▶ _Supplied passage_:
-.-.-
During the 2018 State of the Nation Address (SONA), President Ramaphosa decreed that learners must be able to read for meaning by the age of 10 years. The DBE and the National Education Collaboration Trust (NECT) responded with the National Reading Strategy (NRS) in 2019 with its 10 pillars. The NRS will be adjusted to an Integrated National Reading Literacy Strategy with four key interdependent strands.
“Since the Early Childhood Development (ECD) function shift from the Department of Social Development to the DBE, we have been crafting and implementing innovative strategies to strengthen the foundations of learning, looking at the continuum from birth to early Grades in the Foundation and Intermediate Phases. A new holistic and inclusive publicly planned, publicly co-ordinated and publicly funded mixed provisioning model is underway to enable the expansion of access to early learning opportunities.”
In respect of skills and competencies for a changing world, the Three-Stream Curriculum Model is a responsive curriculum to meet the demands of the 21st Century with the introduction of the vocational and the occupational streams as additional learning pathways towards the attainment of the National Senior Certificate (NSC) in the schooling system. “The General Education Certificate (GEC) was piloted for assessment in 277 schools in 2022. This year, we have decided to step-up the pilot in 1,000 schools, including 126 Schools of Skill. The GEC will provide opportunities for those who wish to exit Grade 9 to be trained at TVET colleges.”
Infrastructure, overcrowding and access to sanitation facilities, water and electricity supply to schools remain a major challenge. The Department has crafted an Infrastructure Ten-Point Strategy to accelerate the roll-out of school infrastructure, adopted by the Council for Education Ministers (CEM).
-.-.-
▶ _Given information_:
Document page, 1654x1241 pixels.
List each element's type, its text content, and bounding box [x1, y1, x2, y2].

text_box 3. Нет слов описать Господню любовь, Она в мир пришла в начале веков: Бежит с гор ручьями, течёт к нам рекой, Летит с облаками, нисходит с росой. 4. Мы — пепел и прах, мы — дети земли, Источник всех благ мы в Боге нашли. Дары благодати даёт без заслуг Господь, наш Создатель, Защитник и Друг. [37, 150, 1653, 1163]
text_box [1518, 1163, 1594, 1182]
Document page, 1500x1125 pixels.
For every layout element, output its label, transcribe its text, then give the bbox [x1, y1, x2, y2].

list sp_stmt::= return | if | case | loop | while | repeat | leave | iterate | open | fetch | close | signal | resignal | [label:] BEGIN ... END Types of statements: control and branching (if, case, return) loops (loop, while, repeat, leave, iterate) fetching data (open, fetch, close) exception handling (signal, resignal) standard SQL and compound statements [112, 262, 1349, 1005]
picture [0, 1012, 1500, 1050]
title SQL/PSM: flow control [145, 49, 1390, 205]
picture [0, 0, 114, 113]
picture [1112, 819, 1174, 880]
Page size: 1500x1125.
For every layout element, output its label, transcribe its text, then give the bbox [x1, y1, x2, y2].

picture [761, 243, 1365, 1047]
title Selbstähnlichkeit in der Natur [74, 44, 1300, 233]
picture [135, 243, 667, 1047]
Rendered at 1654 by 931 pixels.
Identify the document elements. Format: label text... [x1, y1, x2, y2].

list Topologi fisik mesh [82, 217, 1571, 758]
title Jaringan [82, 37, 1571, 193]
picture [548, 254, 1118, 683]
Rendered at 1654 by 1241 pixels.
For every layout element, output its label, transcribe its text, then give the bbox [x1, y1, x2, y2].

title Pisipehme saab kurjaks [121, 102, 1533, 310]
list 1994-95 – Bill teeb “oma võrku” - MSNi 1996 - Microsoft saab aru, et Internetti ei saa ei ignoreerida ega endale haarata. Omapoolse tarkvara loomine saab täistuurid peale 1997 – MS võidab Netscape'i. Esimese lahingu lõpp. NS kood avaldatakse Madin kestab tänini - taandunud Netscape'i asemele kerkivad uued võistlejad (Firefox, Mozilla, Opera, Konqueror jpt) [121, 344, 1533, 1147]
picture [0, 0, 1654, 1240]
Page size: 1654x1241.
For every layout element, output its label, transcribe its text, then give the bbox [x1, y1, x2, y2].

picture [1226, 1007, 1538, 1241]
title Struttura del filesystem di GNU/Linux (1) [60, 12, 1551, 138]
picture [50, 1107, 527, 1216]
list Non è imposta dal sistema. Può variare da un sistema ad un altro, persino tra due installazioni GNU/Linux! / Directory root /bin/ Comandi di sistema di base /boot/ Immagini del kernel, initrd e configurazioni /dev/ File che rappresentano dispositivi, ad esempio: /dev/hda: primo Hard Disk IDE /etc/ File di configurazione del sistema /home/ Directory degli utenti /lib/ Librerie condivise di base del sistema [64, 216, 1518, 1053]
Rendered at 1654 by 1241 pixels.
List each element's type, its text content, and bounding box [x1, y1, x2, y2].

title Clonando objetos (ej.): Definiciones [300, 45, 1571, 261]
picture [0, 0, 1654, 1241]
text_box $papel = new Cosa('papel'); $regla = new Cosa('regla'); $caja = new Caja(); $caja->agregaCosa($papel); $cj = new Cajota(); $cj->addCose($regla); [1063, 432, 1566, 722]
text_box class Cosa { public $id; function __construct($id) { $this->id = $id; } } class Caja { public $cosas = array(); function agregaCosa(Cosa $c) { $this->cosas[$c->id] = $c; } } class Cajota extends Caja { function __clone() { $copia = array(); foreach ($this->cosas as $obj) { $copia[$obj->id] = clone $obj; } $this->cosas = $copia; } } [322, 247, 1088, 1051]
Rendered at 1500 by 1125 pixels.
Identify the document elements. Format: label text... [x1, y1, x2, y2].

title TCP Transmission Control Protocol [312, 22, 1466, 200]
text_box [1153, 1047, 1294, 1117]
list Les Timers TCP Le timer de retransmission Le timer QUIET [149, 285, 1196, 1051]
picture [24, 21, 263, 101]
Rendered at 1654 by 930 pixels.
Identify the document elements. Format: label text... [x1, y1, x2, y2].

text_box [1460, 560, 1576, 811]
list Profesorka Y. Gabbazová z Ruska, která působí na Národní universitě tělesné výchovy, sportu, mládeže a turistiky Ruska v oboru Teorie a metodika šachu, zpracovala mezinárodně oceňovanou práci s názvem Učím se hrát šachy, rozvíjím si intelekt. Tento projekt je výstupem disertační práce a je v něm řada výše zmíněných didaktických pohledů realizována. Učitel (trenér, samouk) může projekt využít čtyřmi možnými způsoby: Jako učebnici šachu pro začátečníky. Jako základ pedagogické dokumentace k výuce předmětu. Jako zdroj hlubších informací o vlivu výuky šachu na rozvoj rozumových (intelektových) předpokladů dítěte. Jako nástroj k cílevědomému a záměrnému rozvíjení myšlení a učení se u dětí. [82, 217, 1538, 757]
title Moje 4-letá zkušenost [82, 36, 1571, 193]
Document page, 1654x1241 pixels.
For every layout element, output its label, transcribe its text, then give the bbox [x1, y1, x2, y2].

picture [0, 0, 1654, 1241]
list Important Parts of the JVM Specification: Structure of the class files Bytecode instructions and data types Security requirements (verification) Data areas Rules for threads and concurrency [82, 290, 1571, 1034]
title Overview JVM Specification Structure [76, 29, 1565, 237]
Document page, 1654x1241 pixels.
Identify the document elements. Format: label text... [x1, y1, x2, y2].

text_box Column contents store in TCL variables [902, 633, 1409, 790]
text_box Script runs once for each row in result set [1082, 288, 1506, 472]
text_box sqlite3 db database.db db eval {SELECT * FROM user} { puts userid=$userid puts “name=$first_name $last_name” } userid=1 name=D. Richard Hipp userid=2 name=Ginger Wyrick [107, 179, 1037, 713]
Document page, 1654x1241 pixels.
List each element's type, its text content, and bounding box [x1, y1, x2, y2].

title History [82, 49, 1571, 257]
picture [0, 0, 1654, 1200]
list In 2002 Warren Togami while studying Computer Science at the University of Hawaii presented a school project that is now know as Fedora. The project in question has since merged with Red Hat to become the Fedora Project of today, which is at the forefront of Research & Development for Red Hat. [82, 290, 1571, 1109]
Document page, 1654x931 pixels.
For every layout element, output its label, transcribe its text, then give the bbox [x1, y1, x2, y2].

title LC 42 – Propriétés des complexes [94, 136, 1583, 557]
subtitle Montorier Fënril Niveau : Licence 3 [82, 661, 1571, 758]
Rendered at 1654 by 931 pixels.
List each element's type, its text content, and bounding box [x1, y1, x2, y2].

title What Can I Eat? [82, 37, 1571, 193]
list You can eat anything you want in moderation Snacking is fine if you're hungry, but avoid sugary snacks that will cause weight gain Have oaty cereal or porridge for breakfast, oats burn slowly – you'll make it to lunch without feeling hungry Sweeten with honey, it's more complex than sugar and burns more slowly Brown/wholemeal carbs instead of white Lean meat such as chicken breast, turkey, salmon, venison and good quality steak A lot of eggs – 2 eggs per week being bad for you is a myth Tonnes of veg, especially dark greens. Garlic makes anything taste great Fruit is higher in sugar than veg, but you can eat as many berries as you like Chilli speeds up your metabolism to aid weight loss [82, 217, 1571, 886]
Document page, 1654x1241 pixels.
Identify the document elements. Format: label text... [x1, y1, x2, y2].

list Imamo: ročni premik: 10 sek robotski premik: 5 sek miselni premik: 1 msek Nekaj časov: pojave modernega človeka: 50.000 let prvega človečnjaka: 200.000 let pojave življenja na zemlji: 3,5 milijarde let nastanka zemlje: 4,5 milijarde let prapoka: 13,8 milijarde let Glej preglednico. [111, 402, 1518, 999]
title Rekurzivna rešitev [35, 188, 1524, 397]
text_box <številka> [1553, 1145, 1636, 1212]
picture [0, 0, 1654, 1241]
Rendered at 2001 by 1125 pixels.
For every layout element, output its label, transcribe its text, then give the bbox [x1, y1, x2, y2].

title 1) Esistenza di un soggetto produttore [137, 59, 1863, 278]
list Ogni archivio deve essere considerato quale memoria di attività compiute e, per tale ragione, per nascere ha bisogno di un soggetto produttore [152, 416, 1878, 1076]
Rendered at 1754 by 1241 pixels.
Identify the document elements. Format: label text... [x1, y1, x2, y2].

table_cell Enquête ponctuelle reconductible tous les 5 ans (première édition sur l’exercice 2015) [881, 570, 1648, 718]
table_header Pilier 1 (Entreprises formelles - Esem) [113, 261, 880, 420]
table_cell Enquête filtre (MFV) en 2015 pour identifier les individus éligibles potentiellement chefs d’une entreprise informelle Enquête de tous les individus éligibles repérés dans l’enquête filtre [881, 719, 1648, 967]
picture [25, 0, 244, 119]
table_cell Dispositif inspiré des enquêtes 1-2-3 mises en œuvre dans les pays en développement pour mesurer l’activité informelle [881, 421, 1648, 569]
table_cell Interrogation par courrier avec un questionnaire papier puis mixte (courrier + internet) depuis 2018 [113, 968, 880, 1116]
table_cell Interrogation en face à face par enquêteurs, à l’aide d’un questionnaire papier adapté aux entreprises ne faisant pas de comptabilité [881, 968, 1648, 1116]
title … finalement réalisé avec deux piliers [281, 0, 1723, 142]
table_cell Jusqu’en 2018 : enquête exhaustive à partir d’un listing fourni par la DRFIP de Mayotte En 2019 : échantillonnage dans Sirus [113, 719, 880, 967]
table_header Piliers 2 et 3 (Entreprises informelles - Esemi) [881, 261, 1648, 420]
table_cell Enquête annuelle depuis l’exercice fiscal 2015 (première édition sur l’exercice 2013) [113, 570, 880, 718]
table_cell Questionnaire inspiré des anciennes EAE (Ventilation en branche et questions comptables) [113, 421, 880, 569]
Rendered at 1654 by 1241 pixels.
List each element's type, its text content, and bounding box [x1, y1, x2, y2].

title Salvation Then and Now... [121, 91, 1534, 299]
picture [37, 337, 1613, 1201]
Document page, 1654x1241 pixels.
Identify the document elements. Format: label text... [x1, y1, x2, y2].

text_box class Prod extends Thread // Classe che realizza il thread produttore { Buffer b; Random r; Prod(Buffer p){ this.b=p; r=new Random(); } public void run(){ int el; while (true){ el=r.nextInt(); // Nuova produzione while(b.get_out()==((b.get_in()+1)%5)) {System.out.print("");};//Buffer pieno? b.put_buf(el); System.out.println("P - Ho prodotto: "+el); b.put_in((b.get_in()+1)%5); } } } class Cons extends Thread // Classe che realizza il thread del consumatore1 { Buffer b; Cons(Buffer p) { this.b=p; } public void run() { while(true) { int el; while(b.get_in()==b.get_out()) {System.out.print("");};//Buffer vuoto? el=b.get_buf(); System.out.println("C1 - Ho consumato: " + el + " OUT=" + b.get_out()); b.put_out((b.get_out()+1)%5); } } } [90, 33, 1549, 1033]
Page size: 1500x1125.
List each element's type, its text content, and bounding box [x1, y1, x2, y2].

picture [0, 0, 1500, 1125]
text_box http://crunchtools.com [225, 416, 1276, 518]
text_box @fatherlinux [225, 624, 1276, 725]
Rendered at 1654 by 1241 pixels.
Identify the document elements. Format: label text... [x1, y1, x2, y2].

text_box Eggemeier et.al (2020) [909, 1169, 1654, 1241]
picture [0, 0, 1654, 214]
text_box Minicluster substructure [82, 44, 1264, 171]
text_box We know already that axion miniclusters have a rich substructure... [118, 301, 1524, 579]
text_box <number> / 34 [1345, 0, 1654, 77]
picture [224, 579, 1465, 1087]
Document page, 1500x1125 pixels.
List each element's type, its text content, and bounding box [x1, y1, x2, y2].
-.-.-
▶ _To do_:
A – In the education strategy text, why is the new publicly planned, co-ordinated and funded mixed provisioning model underway? Answer in one to three sentences.
B – According to the education strategy text, in how many schools was the General Education Certificate piloted for assessment in 2022?
C – Continue the education strategy text from its final sentence about the Infrastructure Ten-Point Strategy.

▶ _The results_:
A – The mixed provisioning model is underway to expand access to early learning opportunities. It is part of the strategies to strengthen the foundations of learning since the Early Childhood Development function moved from the Department of Social Development to the DBE.

B – 277 schools.

C –
The 2023/24 MTEF budget allocation for all nine provinces stands at R304 billion, an increase of R2.3 billion, divided as follows:
- The Eastern Cape Province budget allocation is at R41.4 billion, an increase of R3.3 billion;
- The Free State Province budget allocation is at R7.6 billion, a decline of 0.6%;
- The Gauteng Province budget allocation is at R60.4 billion, an increase of 5.7%;
- The KwaZulu-Natal Province budget allocation is at R60.6 billion, an increase of 0.3%;
- The Limpopo Province budget allocation is at R38.2 billion, an increase of 1.5%;
- The Mpumalanga Province budget allocation is at R24.9 billion, an increase of 0.2%;
- The Northern Cape Province budget allocation is at R8.1 billion, an increase of 1.7%;
- The North-West Province budget allocation is at R200.6 billion, a decline of -1%; and
- The Western Cape Province budget allocation is at R29.5 billion; an increase of 4.9%.
In conclusion, the Minister said that the National School Nutrition Programme (NSNP) challenges faced by in the KwaZulu-Natal Province during April have been addressed and nutrition was restored across schools. “As we continue to confront our ongoing challenges in the sector: learner performance; schools and district offices; infrastructure; resource constraints; school safety; learners and teachers’ well-being; and parental involvement, we will remain resilient to ensure the visible upward trajectory of the education system”. Minister Motshekga presented the national budget allocation in the National Assembly on 18 May 2023, with a total allocation of R31.8 billion, an increase of 7.0% from last year’s overall allocation, for the 2023/24 MTEF.